▸ **What is required**:
Set down, exactly and in full, the line holding "middle mcp: (1126, 737)" and all the lines after it until the listing ends, and nothing else.

----- Data to examine

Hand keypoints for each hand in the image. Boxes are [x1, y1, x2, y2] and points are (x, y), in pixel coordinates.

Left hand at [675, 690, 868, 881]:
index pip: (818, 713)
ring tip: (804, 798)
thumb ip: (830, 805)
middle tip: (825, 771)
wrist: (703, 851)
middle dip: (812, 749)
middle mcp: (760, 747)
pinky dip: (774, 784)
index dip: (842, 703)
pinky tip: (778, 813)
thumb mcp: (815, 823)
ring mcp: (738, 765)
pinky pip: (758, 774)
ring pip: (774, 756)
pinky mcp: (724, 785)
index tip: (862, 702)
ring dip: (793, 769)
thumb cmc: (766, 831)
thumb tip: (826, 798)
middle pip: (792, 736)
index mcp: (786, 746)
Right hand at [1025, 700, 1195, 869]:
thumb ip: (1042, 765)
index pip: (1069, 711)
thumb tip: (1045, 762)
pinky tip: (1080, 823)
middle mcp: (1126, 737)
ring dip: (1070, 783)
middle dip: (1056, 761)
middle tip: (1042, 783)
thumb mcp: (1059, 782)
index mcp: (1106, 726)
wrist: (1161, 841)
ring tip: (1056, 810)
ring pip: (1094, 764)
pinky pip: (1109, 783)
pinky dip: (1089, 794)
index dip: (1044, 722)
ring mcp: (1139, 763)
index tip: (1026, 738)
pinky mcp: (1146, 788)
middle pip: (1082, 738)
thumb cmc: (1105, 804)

----------

▸ **Solution to this exercise**:
middle mcp: (1126, 737)
ring dip: (1070, 783)
middle dip: (1056, 761)
middle tip: (1042, 783)
thumb mcp: (1059, 782)
index mcp: (1106, 726)
wrist: (1161, 841)
ring tip: (1056, 810)
ring pip: (1094, 764)
pinky pip: (1109, 783)
pinky dip: (1089, 794)
index dip: (1044, 722)
ring mcp: (1139, 763)
index tip: (1026, 738)
pinky mcp: (1146, 788)
middle pip: (1082, 738)
thumb cmc: (1105, 804)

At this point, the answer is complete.